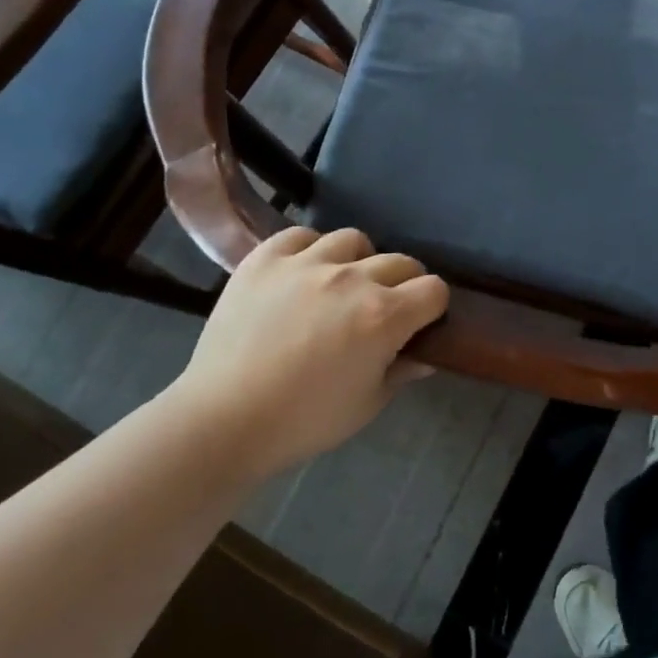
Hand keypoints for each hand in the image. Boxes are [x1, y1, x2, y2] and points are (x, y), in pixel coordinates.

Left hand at [173, 227, 448, 476]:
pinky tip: (303, 272)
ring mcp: (306, 263)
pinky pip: (300, 235)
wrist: (223, 420)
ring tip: (342, 285)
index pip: (434, 290)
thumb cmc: (303, 422)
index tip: (420, 324)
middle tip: (383, 310)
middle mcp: (352, 279)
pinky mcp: (266, 259)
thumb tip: (426, 356)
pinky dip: (309, 249)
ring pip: (353, 240)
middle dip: (403, 285)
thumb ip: (401, 372)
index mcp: (384, 316)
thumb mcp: (366, 404)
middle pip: (401, 262)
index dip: (432, 307)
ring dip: (359, 261)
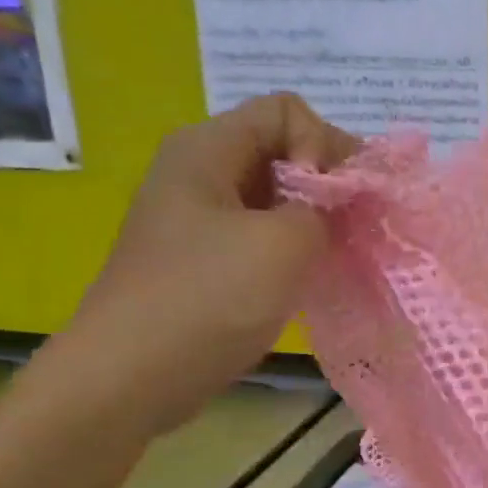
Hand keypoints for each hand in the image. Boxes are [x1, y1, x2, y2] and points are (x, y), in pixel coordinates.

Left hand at [46, 94, 357, 435]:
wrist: (131, 377)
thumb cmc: (208, 298)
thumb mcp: (285, 242)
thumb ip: (328, 207)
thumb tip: (344, 200)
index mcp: (208, 148)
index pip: (287, 111)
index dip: (324, 144)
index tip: (335, 199)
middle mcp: (201, 171)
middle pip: (283, 150)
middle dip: (328, 183)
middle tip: (356, 227)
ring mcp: (200, 219)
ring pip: (277, 197)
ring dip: (316, 221)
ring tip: (341, 255)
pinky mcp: (206, 260)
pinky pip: (263, 235)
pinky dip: (295, 249)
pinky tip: (311, 278)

■ EXERCISE OBJECTIVE:
The pictures alone are to be left out when the data above is copied; all else must match exactly.

■ ANSWER BOX:
Hand keypoints for each hand in the image. Boxes are [x1, y1, x2, y2] and points are (x, y), in pixel coordinates.

Left hand at [173, 227, 448, 476]:
pinky tip: (303, 272)
ring mcp: (306, 263)
pinky pip: (300, 235)
wrist: (223, 420)
ring tip: (342, 285)
index pip: (434, 290)
thumb cmc: (303, 422)
index tip: (420, 324)
middle tip: (383, 310)
middle mcp: (352, 279)
pinky mcp: (266, 259)
thumb tip: (426, 356)
pinky dip: (309, 249)
ring pip: (353, 240)
middle dip: (403, 285)
thumb ip: (401, 372)
index mcp: (384, 316)
thumb mcp: (366, 404)
middle pip: (401, 262)
index dip: (432, 307)
ring dip: (359, 261)
Hand keypoints for each hand in the image. Boxes are [x1, y1, x2, y2] and points are (x, y), in pixel coordinates.

Left hand at [46, 94, 357, 435]:
wrist: (131, 377)
thumb cmc: (208, 298)
thumb mcp: (285, 242)
thumb ip: (328, 207)
thumb tip: (344, 200)
index mcp: (208, 148)
index pip: (287, 111)
index dip: (324, 144)
index tip: (335, 199)
middle mcp: (201, 171)
middle pip: (283, 150)
middle dip: (328, 183)
middle tip: (356, 227)
ring mcp: (200, 219)
ring pip: (277, 197)
ring dip: (316, 221)
ring tip: (341, 255)
pinky mcp: (206, 260)
pinky pip: (263, 235)
pinky dip: (295, 249)
pinky tip: (311, 278)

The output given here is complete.